_YOUR INSTRUCTIONS_
Starting at the line that has "prática acontece, pelo" and ending after the line with "dos 120% do", write those lines out again, changing "google" to "empresa" and leaving everything else the same.

_THE DATA_
^^^^^^^^^^^^^^^^

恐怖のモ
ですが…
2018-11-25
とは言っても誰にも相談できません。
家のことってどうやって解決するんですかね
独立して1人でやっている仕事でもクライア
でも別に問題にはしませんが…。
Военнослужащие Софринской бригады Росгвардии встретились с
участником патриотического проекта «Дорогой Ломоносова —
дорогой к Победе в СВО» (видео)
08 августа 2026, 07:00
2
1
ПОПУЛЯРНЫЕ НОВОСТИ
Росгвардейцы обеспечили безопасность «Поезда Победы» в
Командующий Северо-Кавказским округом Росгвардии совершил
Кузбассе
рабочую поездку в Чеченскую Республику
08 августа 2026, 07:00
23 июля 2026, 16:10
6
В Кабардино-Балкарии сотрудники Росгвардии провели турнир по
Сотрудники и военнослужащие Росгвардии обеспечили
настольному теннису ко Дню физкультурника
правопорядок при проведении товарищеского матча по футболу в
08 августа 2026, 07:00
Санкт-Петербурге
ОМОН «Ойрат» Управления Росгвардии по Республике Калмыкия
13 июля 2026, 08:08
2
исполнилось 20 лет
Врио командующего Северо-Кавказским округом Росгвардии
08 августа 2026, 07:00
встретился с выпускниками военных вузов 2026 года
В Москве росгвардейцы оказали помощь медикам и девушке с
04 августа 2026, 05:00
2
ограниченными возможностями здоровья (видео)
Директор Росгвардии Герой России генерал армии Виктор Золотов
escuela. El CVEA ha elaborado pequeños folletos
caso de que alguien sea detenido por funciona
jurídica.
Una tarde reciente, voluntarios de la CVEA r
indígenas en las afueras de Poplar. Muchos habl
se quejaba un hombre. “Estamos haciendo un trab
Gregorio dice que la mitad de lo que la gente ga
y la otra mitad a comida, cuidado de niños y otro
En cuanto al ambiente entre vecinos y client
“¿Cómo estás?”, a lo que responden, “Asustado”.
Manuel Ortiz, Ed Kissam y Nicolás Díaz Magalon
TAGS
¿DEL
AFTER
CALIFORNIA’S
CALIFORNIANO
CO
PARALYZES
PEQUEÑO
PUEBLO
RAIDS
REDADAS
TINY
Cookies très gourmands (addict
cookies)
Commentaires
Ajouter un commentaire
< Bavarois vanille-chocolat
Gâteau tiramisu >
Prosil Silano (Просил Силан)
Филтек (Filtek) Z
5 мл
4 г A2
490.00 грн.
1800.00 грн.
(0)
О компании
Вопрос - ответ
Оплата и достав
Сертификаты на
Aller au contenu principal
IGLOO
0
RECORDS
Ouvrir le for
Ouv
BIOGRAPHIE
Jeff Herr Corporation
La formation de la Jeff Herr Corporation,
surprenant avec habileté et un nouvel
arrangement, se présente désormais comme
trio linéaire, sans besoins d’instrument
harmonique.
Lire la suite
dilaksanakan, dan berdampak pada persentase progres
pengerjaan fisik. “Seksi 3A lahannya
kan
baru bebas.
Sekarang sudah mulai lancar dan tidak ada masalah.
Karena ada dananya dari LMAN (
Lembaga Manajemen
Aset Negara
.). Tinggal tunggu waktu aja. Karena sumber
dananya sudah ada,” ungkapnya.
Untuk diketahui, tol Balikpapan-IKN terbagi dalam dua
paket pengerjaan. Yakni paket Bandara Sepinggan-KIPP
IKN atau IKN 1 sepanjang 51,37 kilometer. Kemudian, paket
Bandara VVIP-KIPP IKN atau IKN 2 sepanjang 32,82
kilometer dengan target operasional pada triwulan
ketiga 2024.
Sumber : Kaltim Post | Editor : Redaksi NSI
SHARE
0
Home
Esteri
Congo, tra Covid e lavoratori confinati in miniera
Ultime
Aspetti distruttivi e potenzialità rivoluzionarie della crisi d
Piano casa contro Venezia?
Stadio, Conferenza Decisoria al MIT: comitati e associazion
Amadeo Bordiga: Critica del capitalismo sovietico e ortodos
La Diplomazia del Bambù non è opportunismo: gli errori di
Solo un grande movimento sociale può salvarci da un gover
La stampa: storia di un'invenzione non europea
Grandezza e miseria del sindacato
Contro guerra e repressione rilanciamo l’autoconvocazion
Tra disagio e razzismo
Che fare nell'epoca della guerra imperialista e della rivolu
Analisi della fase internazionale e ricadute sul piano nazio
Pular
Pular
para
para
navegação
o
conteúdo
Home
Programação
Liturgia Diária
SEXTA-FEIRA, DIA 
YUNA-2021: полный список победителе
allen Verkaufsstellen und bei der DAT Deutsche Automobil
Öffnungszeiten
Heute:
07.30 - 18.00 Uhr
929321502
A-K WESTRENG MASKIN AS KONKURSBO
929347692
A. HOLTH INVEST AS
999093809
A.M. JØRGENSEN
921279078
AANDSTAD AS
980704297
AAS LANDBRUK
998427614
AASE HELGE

^^^^^^^^^^^^^^^^

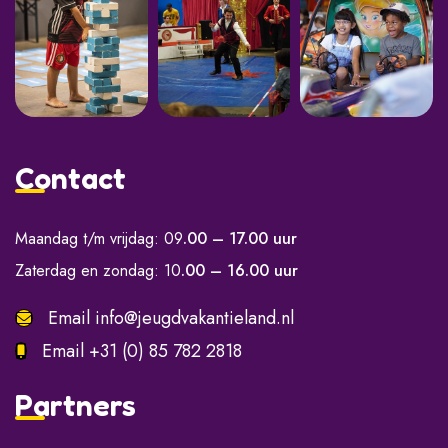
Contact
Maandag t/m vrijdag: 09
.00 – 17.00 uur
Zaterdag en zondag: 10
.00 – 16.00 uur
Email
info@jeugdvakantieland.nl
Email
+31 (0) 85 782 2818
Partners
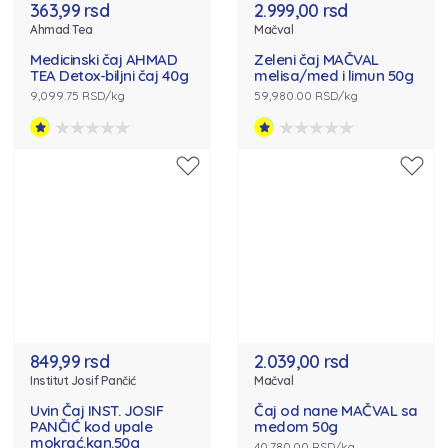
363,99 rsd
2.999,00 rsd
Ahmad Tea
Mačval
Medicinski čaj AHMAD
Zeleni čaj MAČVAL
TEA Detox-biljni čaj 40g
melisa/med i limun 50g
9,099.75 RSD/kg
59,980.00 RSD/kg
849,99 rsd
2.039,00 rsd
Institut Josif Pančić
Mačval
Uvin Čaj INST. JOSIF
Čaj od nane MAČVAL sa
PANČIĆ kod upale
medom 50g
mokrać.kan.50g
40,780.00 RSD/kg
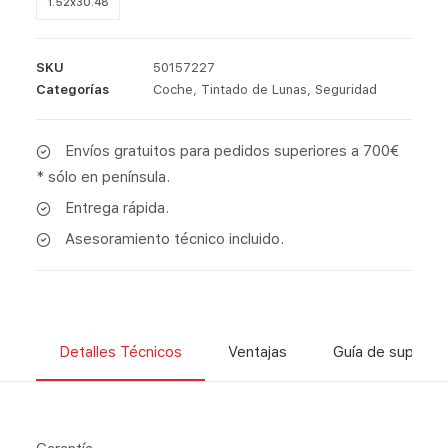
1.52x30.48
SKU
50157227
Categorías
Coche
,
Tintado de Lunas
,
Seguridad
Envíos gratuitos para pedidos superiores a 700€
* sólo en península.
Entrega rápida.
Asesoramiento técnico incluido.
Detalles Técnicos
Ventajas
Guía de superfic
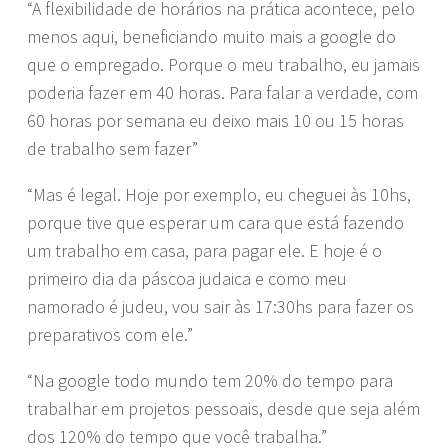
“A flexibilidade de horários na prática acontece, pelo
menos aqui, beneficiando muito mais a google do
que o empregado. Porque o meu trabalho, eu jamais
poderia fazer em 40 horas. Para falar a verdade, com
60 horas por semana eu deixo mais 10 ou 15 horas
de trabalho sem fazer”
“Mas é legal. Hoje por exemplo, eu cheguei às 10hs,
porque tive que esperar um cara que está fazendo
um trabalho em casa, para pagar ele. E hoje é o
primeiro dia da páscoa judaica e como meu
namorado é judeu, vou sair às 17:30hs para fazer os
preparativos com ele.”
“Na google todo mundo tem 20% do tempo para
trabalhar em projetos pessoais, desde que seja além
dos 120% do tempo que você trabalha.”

^^^^^^^^^^^^^^^^

_TASK SOLUTION_
“A flexibilidade de horários na prática acontece, pelo
menos aqui, beneficiando muito mais a empresa do
que o empregado. Porque o meu trabalho, eu jamais
poderia fazer em 40 horas. Para falar a verdade, com
60 horas por semana eu deixo mais 10 ou 15 horas
de trabalho sem fazer”
“Mas é legal. Hoje por exemplo, eu cheguei às 10hs,
porque tive que esperar um cara que está fazendo
um trabalho em casa, para pagar ele. E hoje é o
primeiro dia da páscoa judaica e como meu
namorado é judeu, vou sair às 17:30hs para fazer os
preparativos com ele.”
“Na empresa todo mundo tem 20% do tempo para
trabalhar em projetos pessoais, desde que seja além
dos 120% do tempo que você trabalha.”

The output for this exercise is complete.